"Billionaires Can Be Hams" by Michael Kelly, Omaha World-Herald One by one, three local billionaires entered the theater Friday afternoon to rehearse comedy. Hey, rich guys can be hams, too. Like most of us, they like making people laugh.
Warren Buffett of Berkshire Hathaway, Walter Scott of Kiewit and Joe Ricketts of Ameritrade became the stars of the weekend's 43rd Omaha Press Club Show. It drew sellout crowds of more than 900 each night Friday and Saturday at the Rose Blumkin Performing Arts Center.
Before practicing, Scott joked: "When do we negotiate the residuals?"
The trio performed a spoof of TV's "Who Wants to Be a Millionaire." Regis Philbin, host of the show on ABC, provided a videotaped introduction that was played for the Omaha audiences. But because these "contestants" have little interest in mere millions, Regis reintroduced it as, "Who Wants to Be a Jillionaire."
The video of Regis surprised and delighted the audiences. They were doubly surprised when Buffett needed a "lifeline," and it turned out to be Microsoft Chairman Bill Gates, the richest person in the world.
On the video, Gates held a magazine, "Bridge Losers Monthly," with a picture of his Omaha pal on the cover: "Warren Buffett, man of the year."
With comedian Pat Hazell onstage asking the questions, the three Omaha billionaires made it through the rehearsal with ease. Their later performance became - for some of us connected with the Press Club Show for years - the most memorable in the show's history.
The annual event, which raises money for journalism scholarships, pokes fun at political figures right and left - and in the middle, too.

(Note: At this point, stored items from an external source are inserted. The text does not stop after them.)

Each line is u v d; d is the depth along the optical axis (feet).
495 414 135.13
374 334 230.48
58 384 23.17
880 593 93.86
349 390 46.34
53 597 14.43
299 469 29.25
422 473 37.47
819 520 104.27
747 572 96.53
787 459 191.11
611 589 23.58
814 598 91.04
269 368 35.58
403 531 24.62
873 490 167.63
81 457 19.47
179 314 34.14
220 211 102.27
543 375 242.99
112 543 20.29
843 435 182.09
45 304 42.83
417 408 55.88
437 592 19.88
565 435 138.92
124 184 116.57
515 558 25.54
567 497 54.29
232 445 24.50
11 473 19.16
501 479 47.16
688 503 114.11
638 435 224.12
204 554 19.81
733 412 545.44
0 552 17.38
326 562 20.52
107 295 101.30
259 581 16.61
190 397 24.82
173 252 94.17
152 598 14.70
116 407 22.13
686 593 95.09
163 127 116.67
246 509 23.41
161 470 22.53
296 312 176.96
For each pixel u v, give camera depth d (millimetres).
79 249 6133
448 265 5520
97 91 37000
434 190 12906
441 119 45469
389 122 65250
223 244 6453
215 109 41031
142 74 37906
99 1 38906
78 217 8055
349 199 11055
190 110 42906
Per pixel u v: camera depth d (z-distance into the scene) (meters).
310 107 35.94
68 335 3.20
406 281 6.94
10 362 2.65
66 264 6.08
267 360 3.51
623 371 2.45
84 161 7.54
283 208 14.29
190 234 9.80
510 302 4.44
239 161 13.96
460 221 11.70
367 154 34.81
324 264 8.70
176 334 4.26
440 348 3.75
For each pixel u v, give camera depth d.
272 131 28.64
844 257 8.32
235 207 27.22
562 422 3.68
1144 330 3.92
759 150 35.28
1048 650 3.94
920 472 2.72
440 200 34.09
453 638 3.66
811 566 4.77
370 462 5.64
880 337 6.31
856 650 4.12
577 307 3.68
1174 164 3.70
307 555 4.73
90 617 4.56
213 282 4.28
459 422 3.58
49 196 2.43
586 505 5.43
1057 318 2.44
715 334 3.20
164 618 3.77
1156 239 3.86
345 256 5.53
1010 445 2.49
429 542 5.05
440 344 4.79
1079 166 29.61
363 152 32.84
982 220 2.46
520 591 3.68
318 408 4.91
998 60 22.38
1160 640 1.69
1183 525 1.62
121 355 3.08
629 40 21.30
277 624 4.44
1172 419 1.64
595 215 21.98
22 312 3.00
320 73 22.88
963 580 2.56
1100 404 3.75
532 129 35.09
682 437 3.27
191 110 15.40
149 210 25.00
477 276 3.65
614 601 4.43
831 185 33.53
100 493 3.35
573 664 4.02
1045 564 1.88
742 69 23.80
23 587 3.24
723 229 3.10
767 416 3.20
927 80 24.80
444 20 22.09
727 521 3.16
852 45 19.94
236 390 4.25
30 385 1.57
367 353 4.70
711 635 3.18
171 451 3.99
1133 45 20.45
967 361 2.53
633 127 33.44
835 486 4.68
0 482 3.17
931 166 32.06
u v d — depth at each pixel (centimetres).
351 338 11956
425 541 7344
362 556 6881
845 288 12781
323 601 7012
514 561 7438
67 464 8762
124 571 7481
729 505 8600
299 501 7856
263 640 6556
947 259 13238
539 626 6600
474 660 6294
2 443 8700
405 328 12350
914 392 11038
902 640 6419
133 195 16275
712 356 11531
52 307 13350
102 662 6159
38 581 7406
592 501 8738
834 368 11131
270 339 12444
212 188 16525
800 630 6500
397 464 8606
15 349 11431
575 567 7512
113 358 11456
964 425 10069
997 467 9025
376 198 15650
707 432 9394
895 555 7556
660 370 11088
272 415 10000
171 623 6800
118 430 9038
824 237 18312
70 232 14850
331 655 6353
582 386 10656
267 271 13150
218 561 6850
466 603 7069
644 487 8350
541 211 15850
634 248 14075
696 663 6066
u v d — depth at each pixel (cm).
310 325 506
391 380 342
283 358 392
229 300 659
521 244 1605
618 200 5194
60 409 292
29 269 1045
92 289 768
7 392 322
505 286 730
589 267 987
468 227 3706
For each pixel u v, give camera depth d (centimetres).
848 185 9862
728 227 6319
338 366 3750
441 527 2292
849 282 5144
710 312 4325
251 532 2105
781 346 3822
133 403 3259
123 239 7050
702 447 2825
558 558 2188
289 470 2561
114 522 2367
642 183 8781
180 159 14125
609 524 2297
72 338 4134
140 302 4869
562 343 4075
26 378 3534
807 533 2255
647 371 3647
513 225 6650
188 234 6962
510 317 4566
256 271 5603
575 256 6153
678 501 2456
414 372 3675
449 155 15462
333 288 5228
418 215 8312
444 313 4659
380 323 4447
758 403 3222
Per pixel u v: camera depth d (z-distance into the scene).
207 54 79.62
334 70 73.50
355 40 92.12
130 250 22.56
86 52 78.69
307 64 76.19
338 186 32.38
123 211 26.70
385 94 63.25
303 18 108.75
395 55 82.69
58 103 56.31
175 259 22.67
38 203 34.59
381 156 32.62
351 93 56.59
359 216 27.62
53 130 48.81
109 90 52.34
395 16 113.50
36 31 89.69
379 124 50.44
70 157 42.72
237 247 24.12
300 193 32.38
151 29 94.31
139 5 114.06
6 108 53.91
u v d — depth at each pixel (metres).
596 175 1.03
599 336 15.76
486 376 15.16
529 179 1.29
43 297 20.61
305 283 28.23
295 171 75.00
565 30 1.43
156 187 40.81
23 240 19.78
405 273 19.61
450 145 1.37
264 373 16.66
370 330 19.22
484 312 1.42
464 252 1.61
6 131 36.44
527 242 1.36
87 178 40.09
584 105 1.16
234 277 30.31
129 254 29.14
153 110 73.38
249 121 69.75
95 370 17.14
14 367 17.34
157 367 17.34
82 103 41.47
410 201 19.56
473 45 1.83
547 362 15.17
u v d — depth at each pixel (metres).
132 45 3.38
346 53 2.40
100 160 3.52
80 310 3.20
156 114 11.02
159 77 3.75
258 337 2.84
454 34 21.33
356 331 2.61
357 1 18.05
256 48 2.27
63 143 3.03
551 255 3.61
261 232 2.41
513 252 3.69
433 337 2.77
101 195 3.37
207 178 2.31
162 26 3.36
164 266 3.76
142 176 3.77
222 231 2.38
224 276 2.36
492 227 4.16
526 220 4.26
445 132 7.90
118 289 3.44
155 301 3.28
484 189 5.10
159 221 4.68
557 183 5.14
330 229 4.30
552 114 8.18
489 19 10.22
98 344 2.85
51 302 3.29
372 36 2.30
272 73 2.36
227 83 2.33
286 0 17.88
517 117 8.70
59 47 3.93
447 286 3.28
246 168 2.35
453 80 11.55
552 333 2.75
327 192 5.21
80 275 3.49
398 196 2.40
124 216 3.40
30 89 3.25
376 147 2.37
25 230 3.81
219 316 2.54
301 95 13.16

Anyone in the public eye is fair game.
Bill Kelly of Nebraska Public Television, the club's 1999 president and the show's chief comic, aptly wrote in the program that those of us in the working press take our country's freedoms very seriously.
"It's important to remember," he noted, "that this silly spectacle, performed in some other countries, would land us in jail or result in our death. No joke."
That said, the jokes and the parodies poured forth. The cast opened with a cabaret-style takeoff of Ricky Martin's hit "Livin' La Vida Loca." Our version: "Omaha Is So Loco."
As emcee, I got to deliver a lot of barbs and quips, such as:
Union Pacific had begun to turn things around financially by having coal delivered by FedEx.
Gasoline prices are so high that Buffett and Scott are carpooling.
If elected to Congress, former Husker Coach Tom Osborne will push for skyboxes in the House chamber.
Vice at a motel west of downtown had gotten out of hand, with sex, drugs and scandal: "Like Regency, but with lower property values."
Promoters of the Interstate 80 arch near Kearney, Neb., plan an amusement park, "Worlds of Dumb."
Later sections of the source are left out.